Like today on that occasion Wales won on tries (2 - 0 in fact - only four for a try in those days) in a game that was dubbed the "Battle of Twickenham" because of the brutal aggression shown by the Welsh from the start. Indeed the sending off was a case of making an example following a lot of fierce play, something which today's ref could not point to.
I was at university (in England) at the time and watched the game at a friend's house with a crowd of England supporters who became prissy and self-righteous about the uncompromising Welsh tactics and I took a lot of stick naturally when England kicked their winning penalty in the closing seconds.
I've still got my "Paul Ringer is innocent" T-shirt somewhere.
Thursday, 13 October 2011
Savages
I lived in Haverfordwest for a few months many years ago but until today I had never visited St Mary’s Church. It’s not much to look at having lost its steeple 200 years ago and it’s boxed in by 18C development - though that is not so objectionable compared with the criminal damage committed by 20C planners on the lower end of the town (it was here that I first observed the phenomenon of local government colluding with greedy local businesses to suppress the flexible, transitory and seasonal local economy which market towns had previously offered, not least through low-rent market stalls).
Inside the church looks a mess too, littered with memorials of the Philipps family, the local big-wigs from Picton Castle. But if you squint and abandon close focus you can see a nice 13C church combining solid local craftsmanship with some French frills, notably the finely carved arches in the nave. The roof is Tudor – spot the giveaway roses.

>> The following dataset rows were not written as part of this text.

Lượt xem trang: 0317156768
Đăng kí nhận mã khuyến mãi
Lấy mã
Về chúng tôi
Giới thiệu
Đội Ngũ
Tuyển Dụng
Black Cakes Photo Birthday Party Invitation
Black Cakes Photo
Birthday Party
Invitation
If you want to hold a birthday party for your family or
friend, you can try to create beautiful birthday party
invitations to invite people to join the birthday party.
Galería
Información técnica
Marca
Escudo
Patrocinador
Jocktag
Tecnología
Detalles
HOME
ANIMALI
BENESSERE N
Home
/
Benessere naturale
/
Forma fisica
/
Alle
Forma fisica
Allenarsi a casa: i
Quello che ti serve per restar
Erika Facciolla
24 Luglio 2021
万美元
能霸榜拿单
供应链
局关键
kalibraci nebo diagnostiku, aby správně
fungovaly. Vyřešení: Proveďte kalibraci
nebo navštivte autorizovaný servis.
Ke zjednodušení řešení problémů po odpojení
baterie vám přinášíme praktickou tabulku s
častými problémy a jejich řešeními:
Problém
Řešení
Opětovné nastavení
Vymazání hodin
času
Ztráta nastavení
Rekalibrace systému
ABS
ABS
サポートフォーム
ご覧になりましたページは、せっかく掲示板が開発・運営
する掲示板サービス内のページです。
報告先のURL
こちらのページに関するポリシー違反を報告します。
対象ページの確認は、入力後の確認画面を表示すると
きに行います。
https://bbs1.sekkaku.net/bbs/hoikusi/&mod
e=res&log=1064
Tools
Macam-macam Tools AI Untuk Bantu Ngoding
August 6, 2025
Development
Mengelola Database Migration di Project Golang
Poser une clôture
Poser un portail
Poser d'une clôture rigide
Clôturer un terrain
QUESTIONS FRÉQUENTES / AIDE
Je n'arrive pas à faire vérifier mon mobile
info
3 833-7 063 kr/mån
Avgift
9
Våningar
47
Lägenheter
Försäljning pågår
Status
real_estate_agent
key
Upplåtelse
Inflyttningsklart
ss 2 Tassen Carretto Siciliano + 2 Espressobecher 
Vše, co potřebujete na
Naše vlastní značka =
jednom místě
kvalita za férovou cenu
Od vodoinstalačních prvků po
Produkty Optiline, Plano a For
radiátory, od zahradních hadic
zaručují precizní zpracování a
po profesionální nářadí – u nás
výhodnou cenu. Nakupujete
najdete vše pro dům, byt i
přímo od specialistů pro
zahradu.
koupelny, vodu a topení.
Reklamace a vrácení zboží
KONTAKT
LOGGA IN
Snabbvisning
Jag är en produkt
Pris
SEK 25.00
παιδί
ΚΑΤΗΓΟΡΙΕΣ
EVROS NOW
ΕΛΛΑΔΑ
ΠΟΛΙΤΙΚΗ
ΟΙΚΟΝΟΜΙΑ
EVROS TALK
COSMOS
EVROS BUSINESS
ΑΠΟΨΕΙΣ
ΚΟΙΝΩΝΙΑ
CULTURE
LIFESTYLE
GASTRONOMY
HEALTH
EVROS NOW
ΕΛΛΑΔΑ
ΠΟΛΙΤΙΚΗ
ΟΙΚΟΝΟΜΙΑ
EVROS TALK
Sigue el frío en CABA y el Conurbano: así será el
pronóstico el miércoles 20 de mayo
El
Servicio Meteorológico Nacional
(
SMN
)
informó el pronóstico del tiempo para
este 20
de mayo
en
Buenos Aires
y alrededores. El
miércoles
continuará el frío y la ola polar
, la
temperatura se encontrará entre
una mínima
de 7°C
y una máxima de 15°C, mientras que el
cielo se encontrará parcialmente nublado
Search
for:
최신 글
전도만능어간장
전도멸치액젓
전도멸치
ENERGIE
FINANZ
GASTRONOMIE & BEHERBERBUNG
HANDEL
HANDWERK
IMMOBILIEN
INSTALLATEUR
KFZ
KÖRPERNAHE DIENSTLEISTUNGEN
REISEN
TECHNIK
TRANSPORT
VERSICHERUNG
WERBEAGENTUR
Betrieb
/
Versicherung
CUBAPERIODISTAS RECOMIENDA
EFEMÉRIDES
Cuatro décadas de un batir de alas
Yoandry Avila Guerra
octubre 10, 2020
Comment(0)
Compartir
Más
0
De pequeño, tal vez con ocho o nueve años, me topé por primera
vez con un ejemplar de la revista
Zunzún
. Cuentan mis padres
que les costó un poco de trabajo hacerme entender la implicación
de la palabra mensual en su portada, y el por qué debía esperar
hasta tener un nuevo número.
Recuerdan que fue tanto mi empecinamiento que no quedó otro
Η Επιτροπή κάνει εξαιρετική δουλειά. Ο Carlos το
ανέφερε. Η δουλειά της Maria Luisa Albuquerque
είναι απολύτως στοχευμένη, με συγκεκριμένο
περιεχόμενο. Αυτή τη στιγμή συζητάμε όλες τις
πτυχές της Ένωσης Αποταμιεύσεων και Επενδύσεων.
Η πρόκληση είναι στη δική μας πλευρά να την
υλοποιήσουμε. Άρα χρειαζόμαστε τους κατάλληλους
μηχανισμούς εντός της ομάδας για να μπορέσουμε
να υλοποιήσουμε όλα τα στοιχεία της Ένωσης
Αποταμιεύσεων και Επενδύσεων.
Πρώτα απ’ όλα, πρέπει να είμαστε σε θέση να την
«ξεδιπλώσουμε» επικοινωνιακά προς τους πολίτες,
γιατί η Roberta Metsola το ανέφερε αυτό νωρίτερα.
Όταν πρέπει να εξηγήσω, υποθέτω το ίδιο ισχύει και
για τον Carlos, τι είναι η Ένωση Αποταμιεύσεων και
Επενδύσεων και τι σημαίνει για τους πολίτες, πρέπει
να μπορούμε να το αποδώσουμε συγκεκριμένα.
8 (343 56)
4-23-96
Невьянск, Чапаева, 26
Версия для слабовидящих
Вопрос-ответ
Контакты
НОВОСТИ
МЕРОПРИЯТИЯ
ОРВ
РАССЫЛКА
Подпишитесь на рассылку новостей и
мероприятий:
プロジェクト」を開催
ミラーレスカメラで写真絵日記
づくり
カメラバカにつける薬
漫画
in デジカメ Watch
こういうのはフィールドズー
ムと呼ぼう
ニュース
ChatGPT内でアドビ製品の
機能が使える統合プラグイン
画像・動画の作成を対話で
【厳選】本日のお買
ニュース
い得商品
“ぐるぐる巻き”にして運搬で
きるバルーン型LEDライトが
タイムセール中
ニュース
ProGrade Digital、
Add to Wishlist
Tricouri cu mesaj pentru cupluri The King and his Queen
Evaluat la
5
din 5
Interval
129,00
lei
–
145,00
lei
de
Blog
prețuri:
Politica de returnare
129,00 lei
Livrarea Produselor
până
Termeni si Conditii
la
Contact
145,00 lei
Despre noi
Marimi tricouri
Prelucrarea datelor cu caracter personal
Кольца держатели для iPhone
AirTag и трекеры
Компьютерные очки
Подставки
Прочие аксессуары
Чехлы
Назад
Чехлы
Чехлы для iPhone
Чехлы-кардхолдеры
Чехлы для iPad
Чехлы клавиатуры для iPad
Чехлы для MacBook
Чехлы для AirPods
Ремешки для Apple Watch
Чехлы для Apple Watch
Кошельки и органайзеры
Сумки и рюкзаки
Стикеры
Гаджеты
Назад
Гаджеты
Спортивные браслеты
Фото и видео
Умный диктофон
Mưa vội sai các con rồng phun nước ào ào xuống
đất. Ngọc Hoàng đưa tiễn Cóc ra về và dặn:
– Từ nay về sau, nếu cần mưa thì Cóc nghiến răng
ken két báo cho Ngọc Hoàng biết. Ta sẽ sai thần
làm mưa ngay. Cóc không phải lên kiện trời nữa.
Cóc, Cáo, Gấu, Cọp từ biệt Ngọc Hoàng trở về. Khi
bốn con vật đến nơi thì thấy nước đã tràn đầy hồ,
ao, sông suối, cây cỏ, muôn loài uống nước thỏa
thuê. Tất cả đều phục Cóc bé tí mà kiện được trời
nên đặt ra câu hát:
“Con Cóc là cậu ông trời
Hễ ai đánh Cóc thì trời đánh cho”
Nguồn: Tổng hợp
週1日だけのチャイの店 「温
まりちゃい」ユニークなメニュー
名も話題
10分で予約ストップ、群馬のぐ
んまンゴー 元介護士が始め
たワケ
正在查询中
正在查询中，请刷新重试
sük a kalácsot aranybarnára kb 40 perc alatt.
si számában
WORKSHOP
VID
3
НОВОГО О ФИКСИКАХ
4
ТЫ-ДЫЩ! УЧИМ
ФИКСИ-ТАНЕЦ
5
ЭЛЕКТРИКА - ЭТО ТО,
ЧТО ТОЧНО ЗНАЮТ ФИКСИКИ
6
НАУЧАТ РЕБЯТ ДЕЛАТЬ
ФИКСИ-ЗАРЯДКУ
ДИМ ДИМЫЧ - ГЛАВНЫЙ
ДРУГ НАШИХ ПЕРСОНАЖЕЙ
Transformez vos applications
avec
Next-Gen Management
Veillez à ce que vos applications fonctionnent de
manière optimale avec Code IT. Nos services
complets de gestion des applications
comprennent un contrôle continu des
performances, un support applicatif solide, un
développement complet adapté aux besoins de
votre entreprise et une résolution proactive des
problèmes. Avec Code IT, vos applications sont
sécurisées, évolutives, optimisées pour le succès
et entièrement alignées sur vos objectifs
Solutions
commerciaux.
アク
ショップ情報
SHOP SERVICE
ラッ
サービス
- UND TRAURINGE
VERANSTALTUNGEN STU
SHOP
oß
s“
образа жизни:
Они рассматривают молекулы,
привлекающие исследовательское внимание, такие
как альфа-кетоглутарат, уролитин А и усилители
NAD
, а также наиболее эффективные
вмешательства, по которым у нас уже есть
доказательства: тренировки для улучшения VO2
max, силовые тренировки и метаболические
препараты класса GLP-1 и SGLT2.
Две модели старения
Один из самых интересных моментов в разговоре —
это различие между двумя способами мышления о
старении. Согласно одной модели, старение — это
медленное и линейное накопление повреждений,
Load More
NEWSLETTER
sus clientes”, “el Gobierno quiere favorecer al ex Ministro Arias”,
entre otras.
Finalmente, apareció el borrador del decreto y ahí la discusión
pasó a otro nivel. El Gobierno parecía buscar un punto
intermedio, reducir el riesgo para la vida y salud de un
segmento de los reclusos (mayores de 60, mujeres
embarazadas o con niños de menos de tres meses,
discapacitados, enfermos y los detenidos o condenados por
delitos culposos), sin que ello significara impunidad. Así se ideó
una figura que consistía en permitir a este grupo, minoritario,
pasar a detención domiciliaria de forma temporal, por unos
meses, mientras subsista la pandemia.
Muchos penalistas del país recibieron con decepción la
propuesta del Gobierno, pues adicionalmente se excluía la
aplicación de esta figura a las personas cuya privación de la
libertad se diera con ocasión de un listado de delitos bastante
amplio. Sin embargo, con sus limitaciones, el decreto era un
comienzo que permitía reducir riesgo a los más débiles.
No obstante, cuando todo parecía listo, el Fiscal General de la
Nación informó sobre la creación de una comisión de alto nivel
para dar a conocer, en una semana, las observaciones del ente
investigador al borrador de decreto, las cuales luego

Dominant minorities often mock the majority which surrounds them out of nervousness of dissent and rebellion. The English-Flemish colony here was no exception and used the opportunity of building the church to take a pop at the savages eyeing them
resentfully from north of the Landsker. There are amusing satirical carvings of their neighbours in the form of a monkey playing the Welsh harp, a pig playing a Welsh fiddle, and a carousing Welsh hooligan brandishing a very modern-looking pint tankard.
I should also mention the memorial to Sir John Pryce who kept the embalmed bodies of his first two wives in his bed, unable to sleep without their comforting presence. His third wife most unreasonably put her foot down and made him shift them out.